= Task input =
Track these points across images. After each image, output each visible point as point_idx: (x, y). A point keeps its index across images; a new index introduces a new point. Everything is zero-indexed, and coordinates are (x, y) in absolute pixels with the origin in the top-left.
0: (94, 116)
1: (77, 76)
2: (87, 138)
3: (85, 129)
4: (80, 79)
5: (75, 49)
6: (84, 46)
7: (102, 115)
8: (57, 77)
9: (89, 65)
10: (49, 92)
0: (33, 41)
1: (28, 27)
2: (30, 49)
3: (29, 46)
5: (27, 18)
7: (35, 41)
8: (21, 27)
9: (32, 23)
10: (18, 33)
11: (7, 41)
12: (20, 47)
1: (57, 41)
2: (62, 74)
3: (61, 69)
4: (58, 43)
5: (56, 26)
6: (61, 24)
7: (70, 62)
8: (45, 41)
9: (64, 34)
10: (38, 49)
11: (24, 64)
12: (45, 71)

= Task prompt =
Return all of the material above verbatim, with every line unchanged and in its original order.

= Answer section =
Track these points across images. After each image, output each visible point as point_idx: (x, y). A point keeps its index across images; a new index introduces a new point. Everything is zero-indexed, and coordinates are (x, y) in absolute pixels with the origin in the top-left.
0: (94, 116)
1: (77, 76)
2: (87, 138)
3: (85, 129)
4: (80, 79)
5: (75, 49)
6: (84, 46)
7: (102, 115)
8: (57, 77)
9: (89, 65)
10: (49, 92)
0: (33, 41)
1: (28, 27)
2: (30, 49)
3: (29, 46)
5: (27, 18)
7: (35, 41)
8: (21, 27)
9: (32, 23)
10: (18, 33)
11: (7, 41)
12: (20, 47)
1: (57, 41)
2: (62, 74)
3: (61, 69)
4: (58, 43)
5: (56, 26)
6: (61, 24)
7: (70, 62)
8: (45, 41)
9: (64, 34)
10: (38, 49)
11: (24, 64)
12: (45, 71)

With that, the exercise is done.